Instructions to follow: Each line below should be reproduced without any alteration.

Rows from a segmentation dataset:

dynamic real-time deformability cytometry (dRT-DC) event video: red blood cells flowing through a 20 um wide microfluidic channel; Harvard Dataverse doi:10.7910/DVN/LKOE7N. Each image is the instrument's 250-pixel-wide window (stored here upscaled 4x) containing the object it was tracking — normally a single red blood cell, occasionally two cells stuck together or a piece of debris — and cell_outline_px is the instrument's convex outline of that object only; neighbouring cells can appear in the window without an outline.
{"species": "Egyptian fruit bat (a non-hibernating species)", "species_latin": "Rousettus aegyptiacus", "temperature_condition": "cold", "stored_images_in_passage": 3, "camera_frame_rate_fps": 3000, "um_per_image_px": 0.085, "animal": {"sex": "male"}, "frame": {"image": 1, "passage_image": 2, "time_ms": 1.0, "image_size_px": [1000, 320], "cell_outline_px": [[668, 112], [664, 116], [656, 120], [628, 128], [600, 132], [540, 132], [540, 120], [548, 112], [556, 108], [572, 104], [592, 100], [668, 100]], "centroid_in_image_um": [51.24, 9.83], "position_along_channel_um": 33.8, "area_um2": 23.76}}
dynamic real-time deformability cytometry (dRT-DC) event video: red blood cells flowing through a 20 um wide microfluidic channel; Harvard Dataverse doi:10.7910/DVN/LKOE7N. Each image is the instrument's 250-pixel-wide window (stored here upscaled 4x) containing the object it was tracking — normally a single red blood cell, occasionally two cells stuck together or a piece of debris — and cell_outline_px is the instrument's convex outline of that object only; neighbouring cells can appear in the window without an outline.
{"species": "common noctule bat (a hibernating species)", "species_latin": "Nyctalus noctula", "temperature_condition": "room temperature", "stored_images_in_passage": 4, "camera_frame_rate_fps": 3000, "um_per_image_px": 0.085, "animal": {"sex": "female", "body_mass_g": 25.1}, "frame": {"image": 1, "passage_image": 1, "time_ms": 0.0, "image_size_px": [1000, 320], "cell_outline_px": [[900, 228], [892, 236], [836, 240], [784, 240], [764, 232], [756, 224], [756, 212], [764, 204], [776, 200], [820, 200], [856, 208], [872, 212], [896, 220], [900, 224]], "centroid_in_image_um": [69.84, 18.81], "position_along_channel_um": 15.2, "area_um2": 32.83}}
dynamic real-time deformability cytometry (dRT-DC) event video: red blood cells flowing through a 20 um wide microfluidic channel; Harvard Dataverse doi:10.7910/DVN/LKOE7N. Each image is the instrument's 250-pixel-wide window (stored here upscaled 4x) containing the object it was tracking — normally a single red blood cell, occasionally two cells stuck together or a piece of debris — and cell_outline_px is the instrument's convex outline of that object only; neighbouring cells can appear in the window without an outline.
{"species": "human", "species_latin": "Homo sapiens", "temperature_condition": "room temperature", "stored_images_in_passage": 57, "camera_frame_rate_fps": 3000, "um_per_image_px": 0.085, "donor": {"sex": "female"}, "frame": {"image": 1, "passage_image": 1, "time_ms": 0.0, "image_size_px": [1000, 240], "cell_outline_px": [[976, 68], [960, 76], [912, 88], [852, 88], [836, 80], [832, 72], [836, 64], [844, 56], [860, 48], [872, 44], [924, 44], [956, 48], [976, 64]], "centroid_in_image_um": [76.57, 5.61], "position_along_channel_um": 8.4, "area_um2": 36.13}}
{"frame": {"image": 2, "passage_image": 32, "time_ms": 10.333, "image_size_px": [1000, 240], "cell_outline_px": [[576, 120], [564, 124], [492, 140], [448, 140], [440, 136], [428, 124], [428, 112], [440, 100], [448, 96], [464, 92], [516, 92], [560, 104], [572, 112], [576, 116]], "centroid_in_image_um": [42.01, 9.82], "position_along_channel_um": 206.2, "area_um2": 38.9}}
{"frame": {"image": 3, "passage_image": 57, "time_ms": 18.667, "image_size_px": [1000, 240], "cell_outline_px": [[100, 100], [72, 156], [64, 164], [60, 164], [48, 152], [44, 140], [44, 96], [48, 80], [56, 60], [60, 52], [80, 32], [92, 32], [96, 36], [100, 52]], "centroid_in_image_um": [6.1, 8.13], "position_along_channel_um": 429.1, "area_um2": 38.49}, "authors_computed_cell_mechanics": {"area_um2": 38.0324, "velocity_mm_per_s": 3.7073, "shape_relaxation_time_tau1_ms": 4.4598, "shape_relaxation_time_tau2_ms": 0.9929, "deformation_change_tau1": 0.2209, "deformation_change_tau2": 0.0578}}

Output below:
dynamic real-time deformability cytometry (dRT-DC) event video: red blood cells flowing through a 20 um wide microfluidic channel; Harvard Dataverse doi:10.7910/DVN/LKOE7N. Each image is the instrument's 250-pixel-wide window (stored here upscaled 4x) containing the object it was tracking — normally a single red blood cell, occasionally two cells stuck together or a piece of debris — and cell_outline_px is the instrument's convex outline of that object only; neighbouring cells can appear in the window without an outline.
{"species": "Egyptian fruit bat (a non-hibernating species)", "species_latin": "Rousettus aegyptiacus", "temperature_condition": "cold", "stored_images_in_passage": 3, "camera_frame_rate_fps": 3000, "um_per_image_px": 0.085, "animal": {"sex": "male"}, "frame": {"image": 1, "passage_image": 2, "time_ms": 1.0, "image_size_px": [1000, 320], "cell_outline_px": [[668, 112], [664, 116], [656, 120], [628, 128], [600, 132], [540, 132], [540, 120], [548, 112], [556, 108], [572, 104], [592, 100], [668, 100]], "centroid_in_image_um": [51.24, 9.83], "position_along_channel_um": 33.8, "area_um2": 23.76}}
dynamic real-time deformability cytometry (dRT-DC) event video: red blood cells flowing through a 20 um wide microfluidic channel; Harvard Dataverse doi:10.7910/DVN/LKOE7N. Each image is the instrument's 250-pixel-wide window (stored here upscaled 4x) containing the object it was tracking — normally a single red blood cell, occasionally two cells stuck together or a piece of debris — and cell_outline_px is the instrument's convex outline of that object only; neighbouring cells can appear in the window without an outline.
{"species": "common noctule bat (a hibernating species)", "species_latin": "Nyctalus noctula", "temperature_condition": "room temperature", "stored_images_in_passage": 4, "camera_frame_rate_fps": 3000, "um_per_image_px": 0.085, "animal": {"sex": "female", "body_mass_g": 25.1}, "frame": {"image": 1, "passage_image": 1, "time_ms": 0.0, "image_size_px": [1000, 320], "cell_outline_px": [[900, 228], [892, 236], [836, 240], [784, 240], [764, 232], [756, 224], [756, 212], [764, 204], [776, 200], [820, 200], [856, 208], [872, 212], [896, 220], [900, 224]], "centroid_in_image_um": [69.84, 18.81], "position_along_channel_um": 15.2, "area_um2": 32.83}}
dynamic real-time deformability cytometry (dRT-DC) event video: red blood cells flowing through a 20 um wide microfluidic channel; Harvard Dataverse doi:10.7910/DVN/LKOE7N. Each image is the instrument's 250-pixel-wide window (stored here upscaled 4x) containing the object it was tracking — normally a single red blood cell, occasionally two cells stuck together or a piece of debris — and cell_outline_px is the instrument's convex outline of that object only; neighbouring cells can appear in the window without an outline.
{"species": "human", "species_latin": "Homo sapiens", "temperature_condition": "room temperature", "stored_images_in_passage": 57, "camera_frame_rate_fps": 3000, "um_per_image_px": 0.085, "donor": {"sex": "female"}, "frame": {"image": 1, "passage_image": 1, "time_ms": 0.0, "image_size_px": [1000, 240], "cell_outline_px": [[976, 68], [960, 76], [912, 88], [852, 88], [836, 80], [832, 72], [836, 64], [844, 56], [860, 48], [872, 44], [924, 44], [956, 48], [976, 64]], "centroid_in_image_um": [76.57, 5.61], "position_along_channel_um": 8.4, "area_um2": 36.13}}
{"frame": {"image": 2, "passage_image": 32, "time_ms": 10.333, "image_size_px": [1000, 240], "cell_outline_px": [[576, 120], [564, 124], [492, 140], [448, 140], [440, 136], [428, 124], [428, 112], [440, 100], [448, 96], [464, 92], [516, 92], [560, 104], [572, 112], [576, 116]], "centroid_in_image_um": [42.01, 9.82], "position_along_channel_um": 206.2, "area_um2": 38.9}}
{"frame": {"image": 3, "passage_image": 57, "time_ms": 18.667, "image_size_px": [1000, 240], "cell_outline_px": [[100, 100], [72, 156], [64, 164], [60, 164], [48, 152], [44, 140], [44, 96], [48, 80], [56, 60], [60, 52], [80, 32], [92, 32], [96, 36], [100, 52]], "centroid_in_image_um": [6.1, 8.13], "position_along_channel_um": 429.1, "area_um2": 38.49}, "authors_computed_cell_mechanics": {"area_um2": 38.0324, "velocity_mm_per_s": 3.7073, "shape_relaxation_time_tau1_ms": 4.4598, "shape_relaxation_time_tau2_ms": 0.9929, "deformation_change_tau1": 0.2209, "deformation_change_tau2": 0.0578}}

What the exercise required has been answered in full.